Copy the lines below word for word, omitting the pictures from your answer.

Stored records
──────
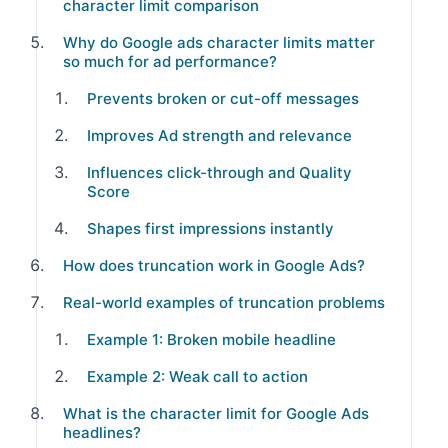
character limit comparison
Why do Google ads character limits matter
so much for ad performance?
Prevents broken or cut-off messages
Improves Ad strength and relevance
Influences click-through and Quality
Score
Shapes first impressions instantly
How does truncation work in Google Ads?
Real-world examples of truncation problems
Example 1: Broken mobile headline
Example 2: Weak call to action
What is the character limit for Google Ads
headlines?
──────
WRITTEN ANSWER:
character limit comparison
Why do Google ads character limits matter
so much for ad performance?
Prevents broken or cut-off messages
Improves Ad strength and relevance
Influences click-through and Quality
Score
Shapes first impressions instantly
How does truncation work in Google Ads?
Real-world examples of truncation problems
Example 1: Broken mobile headline
Example 2: Weak call to action
What is the character limit for Google Ads
headlines?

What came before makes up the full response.